I run from the burning building, and I can't stop crying. The tears have been flowing since Eugenia left with that monster and now they just won't stop.

Maybe she lived; maybe she's come to her senses; maybe we can fix this together.

"Sarah?" I say quietly.

Silence. All I hear is an owl.

But then I'm not really expecting an answer. How could she have gotten out of the East Wing? She's burning in the fire-right now.

But even though I'm not really expecting an answer, I still burst into fresh tears when all I hear is silence-because silence is all I'll ever hear when I say her name.

I collapse on the ground and cry-for that little girl, the one I killed; for Eugenia; for Sarah; and for me, all alone in these woods, all alone like I was before she came into my life.

I can't be Mary Dowd anymore-she died in that fire, along with her only love and her only friend.

I must be like a phoenix and be born again from the ashes.

I turn to the front page of my diary and write a letter.

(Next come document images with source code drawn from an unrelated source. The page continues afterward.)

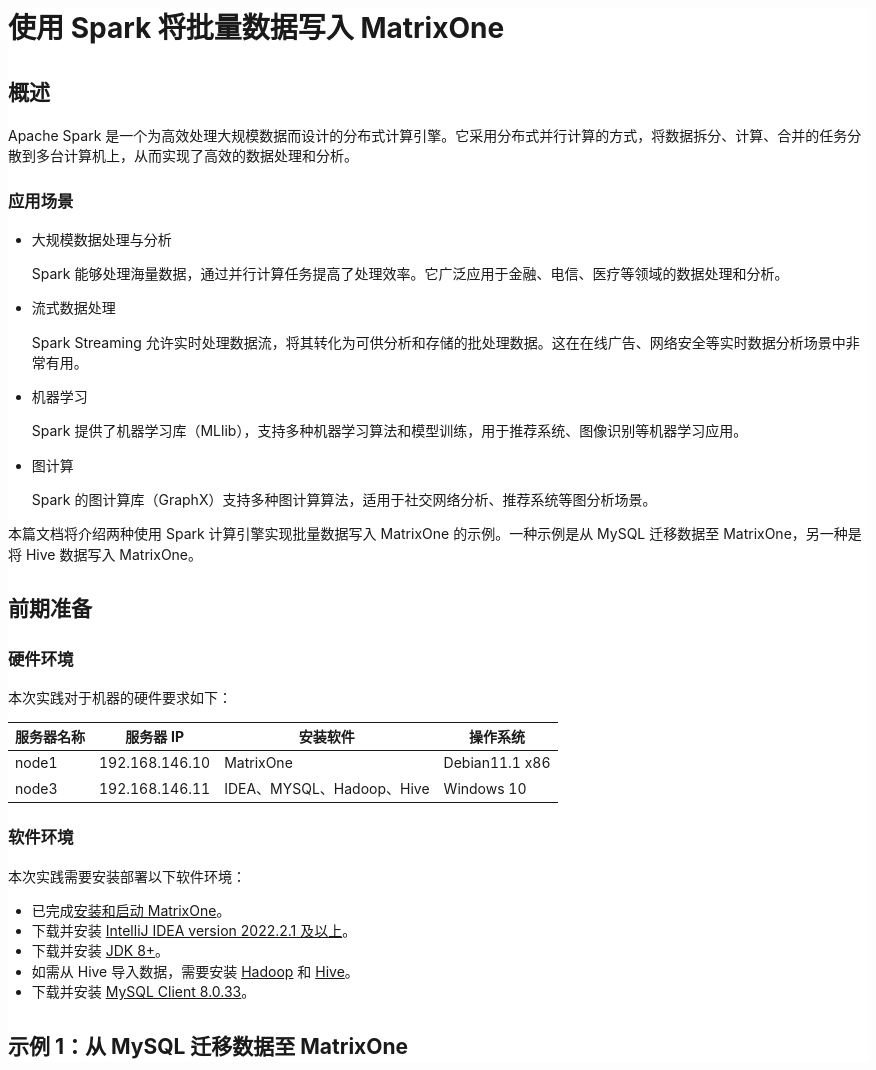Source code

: # 使用 Spark 将批量数据写入 MatrixOne

## 概述

Apache Spark 是一个为高效处理大规模数据而设计的分布式计算引擎。它采用分布式并行计算的方式，将数据拆分、计算、合并的任务分散到多台计算机上，从而实现了高效的数据处理和分析。

### 应用场景

- 大规模数据处理与分析

    Spark 能够处理海量数据，通过并行计算任务提高了处理效率。它广泛应用于金融、电信、医疗等领域的数据处理和分析。

- 流式数据处理

    Spark Streaming 允许实时处理数据流，将其转化为可供分析和存储的批处理数据。这在在线广告、网络安全等实时数据分析场景中非常有用。

- 机器学习

    Spark 提供了机器学习库（MLlib），支持多种机器学习算法和模型训练，用于推荐系统、图像识别等机器学习应用。

- 图计算

    Spark 的图计算库（GraphX）支持多种图计算算法，适用于社交网络分析、推荐系统等图分析场景。

本篇文档将介绍两种使用 Spark 计算引擎实现批量数据写入 MatrixOne 的示例。一种示例是从 MySQL 迁移数据至 MatrixOne，另一种是将 Hive 数据写入 MatrixOne。

## 前期准备

### 硬件环境

本次实践对于机器的硬件要求如下：

| 服务器名称 | 服务器 IP       | 安装软件                  | 操作系统       |
| ---------- | -------------- | ------------------------- | -------------- |
| node1      | 192.168.146.10 | MatrixOne                 | Debian11.1 x86 |
| node3      | 192.168.146.11 | IDEA、MYSQL、Hadoop、Hive | Windows 10     |

### 软件环境

本次实践需要安装部署以下软件环境：

- 已完成[安装和启动 MatrixOne](https://docs.matrixorigin.cn/1.0.0-rc1/MatrixOne/Get-Started/install-standalone-matrixone/)。
- 下载并安装 [IntelliJ IDEA version 2022.2.1 及以上](https://www.jetbrains.com/idea/download/)。
- 下载并安装 [JDK 8+](https://www.oracle.com/sg/java/technologies/javase/javase8-archive-downloads.html)。
- 如需从 Hive 导入数据，需要安装 [Hadoop](http://archive.apache.org/dist/hadoop/core/hadoop-3.1.4/) 和 [Hive](https://dlcdn.apache.org/hive/hive-3.1.3/)。
- 下载并安装 [MySQL Client 8.0.33](https://downloads.mysql.com/archives/get/p/23/file/mysql-server_8.0.33-1ubuntu23.04_amd64.deb-bundle.tar)。

## 示例 1：从 MySQL 迁移数据至 MatrixOne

"What frightens you? What makes the hair on your arms rise, your palms sweat, the breath catch in your chest like a wild thing caged? Is it the dark? A fleeting memory of a bedtime story? Or is it something deeper, something much more frightening, a monster deep inside? Is your heart beating faster? Do the clouds seem to be gathering on the horizon? Does the skin on your neck feel stretched tight, waiting for a kiss you both fear and need? Will you be scared? Will you know the truth?

Mary Dowd, April 7, 1871

Then I go off to the caves and hide my diary there. If Sarah survives, then she will come here. If not, it will either be found-or it will be lost.

I look out at the sky, turning from night to dawn.

It's a new day and I'm a new person for it.